2008 has been a challenging and rather exasperating year for cattle producers and nearly everyone else in the economy, says Derrell Peel, Oklahoma State University Extension livestock marketing specialist.

“Profitability was scarce for most sectors of the cattle industry as input prices and output prices in turn limited returns. The first half of the year was mostly characterized by sharply higher input prices as feed, energy and fertilizer prices all soared to record levels driven by growing demand and uncertainty,” he says. “The second half of the year saw the precipitous drop of the U.S. economy led by the collapse of the artificially inflated home-mortgage sector and the resulting domino effect on general consumer spending and business retrenchment.”

For cattle producers, the positive effect of decreasing input prices late in the year was equaled or exceeded by the decrease in output prices and the collapse of feeder- and live-cattle futures prices, Peel says.

It seems most everyone is ready to close the books on 2008 and move on to a new year. Consumer holiday spending will be the final measure of just how bad a year 2008 was.

“While there’s no guarantee 2009 will be better, there are some positive signs for the economy and the cattle industry,” Peel says. “It appears the stock market has stabilized into a trading range, albeit a wide one due to volatility.
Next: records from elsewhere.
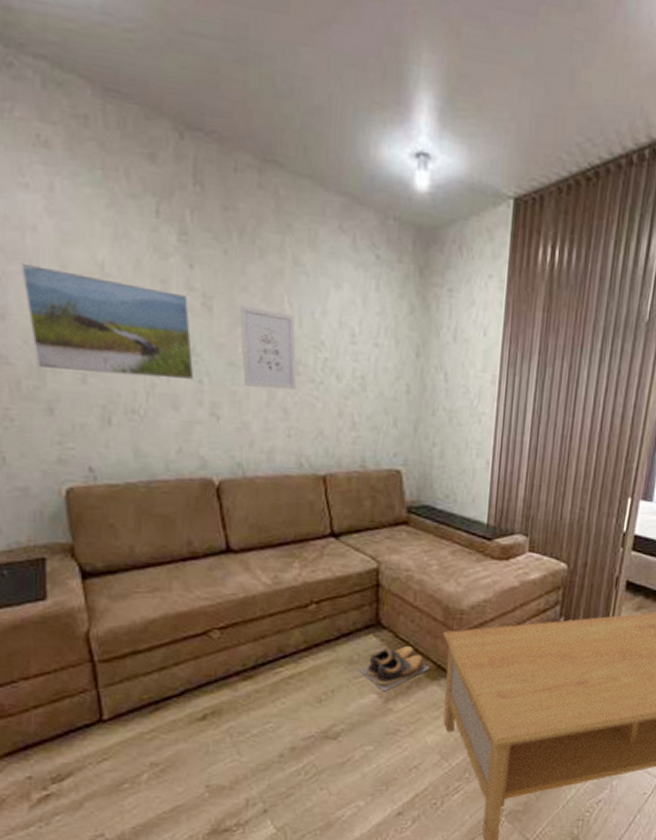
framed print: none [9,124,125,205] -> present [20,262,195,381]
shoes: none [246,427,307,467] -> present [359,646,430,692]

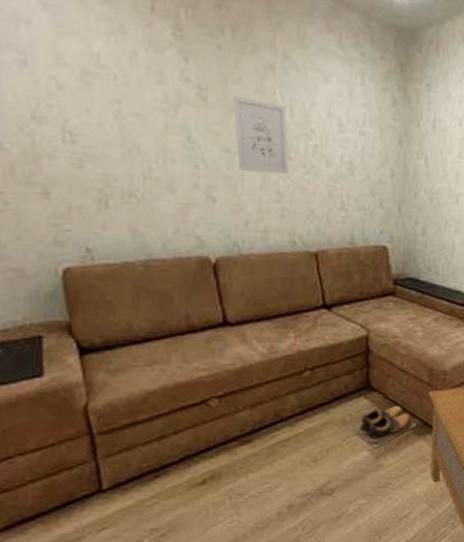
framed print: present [20,262,195,381] -> none [14,53,191,166]

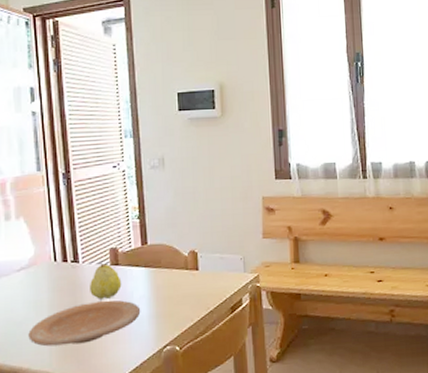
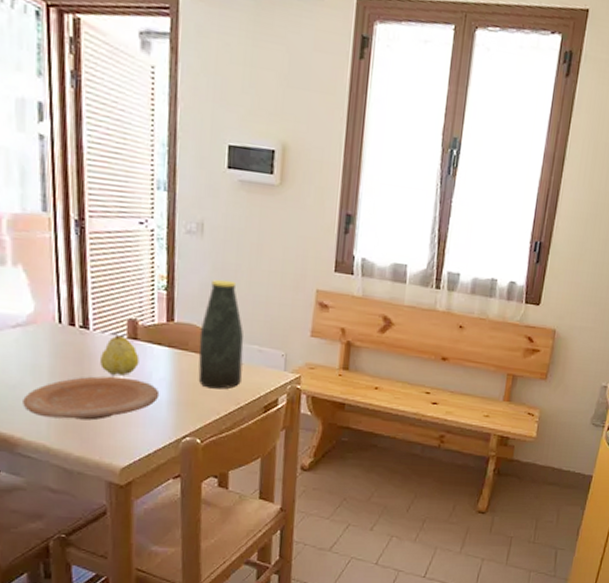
bottle: none [169,201,208,299] -> present [198,279,244,389]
This at least provides a base from which to launch economic recovery.

“The Federal Reserve has pumped tremendous amounts of money into the economy, so far with little effect. The increase in the money supply has been matched by a decrease in the rate of money turnover in the economy as lenders have been reluctant to lend and consumers and businesses are reluctant to borrow. Eventually, this decreased velocity of money should return to more normal levels and the economy will be poised for a big economic stimulus,” he says.
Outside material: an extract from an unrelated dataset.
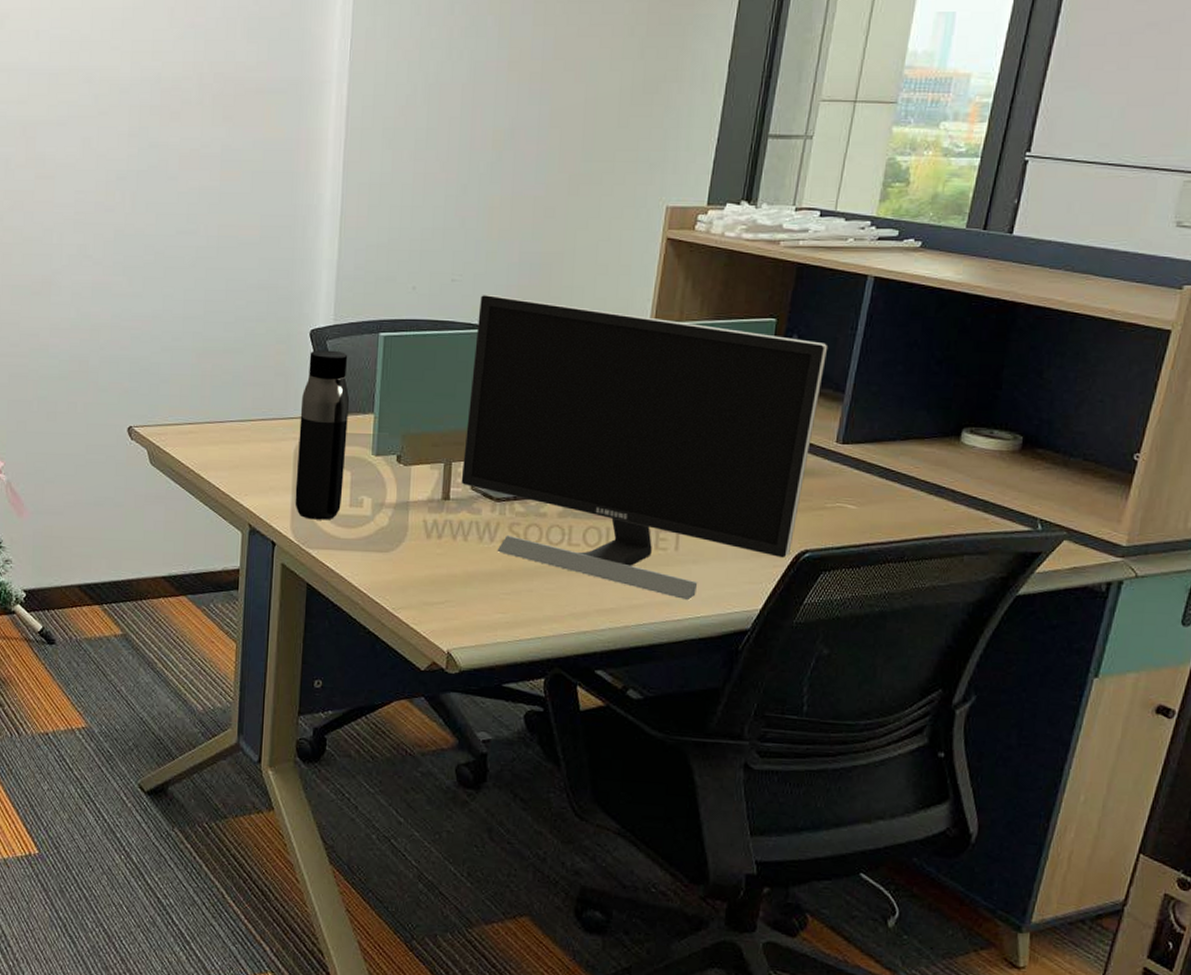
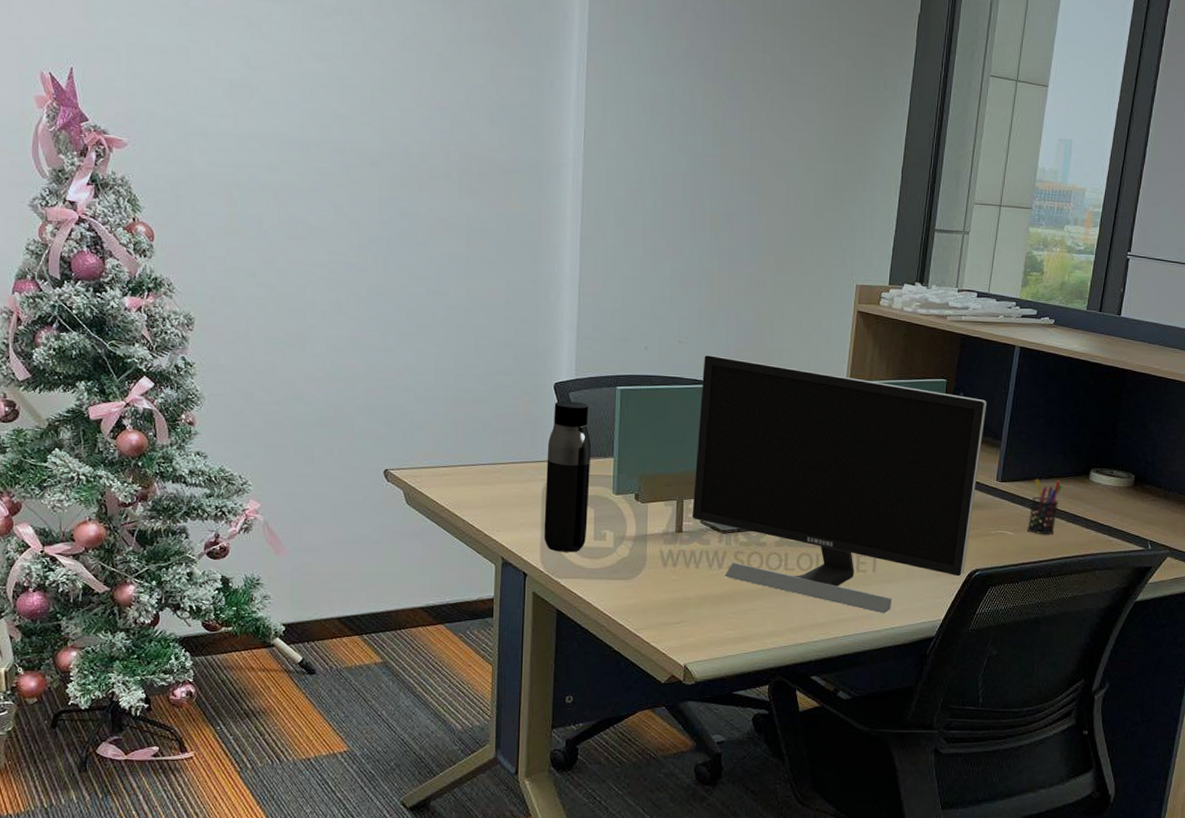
pen holder: none [873,440,924,509] -> present [1027,479,1063,534]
Likewise, there are a number of positive cattle-market factors that will set the stage for 2009 markets.

“Tight feeder- and fed-cattle supplies will help support cattle prices, especially in the first half of the year. Decreased beef production along with reductions in pork and poultry production will support the meat complex in 2009. Uncertainty and risk will continue with many markets expected to remain volatile but, baring a new round of macroeconomic weakness, consumer demand should stabilize and offer some chance for profitable margins for beef sectors,” he adds.

According to Peel, beef trade is expected to continue as a positive factor but exchange-rate volatility contributes to the uncertainty of beef product and by-product trade.

“2009 will be a new year and hopefully it will bring a new perspective as markets move forward and past the rollercoaster that was much of 2008,” Peel concludes.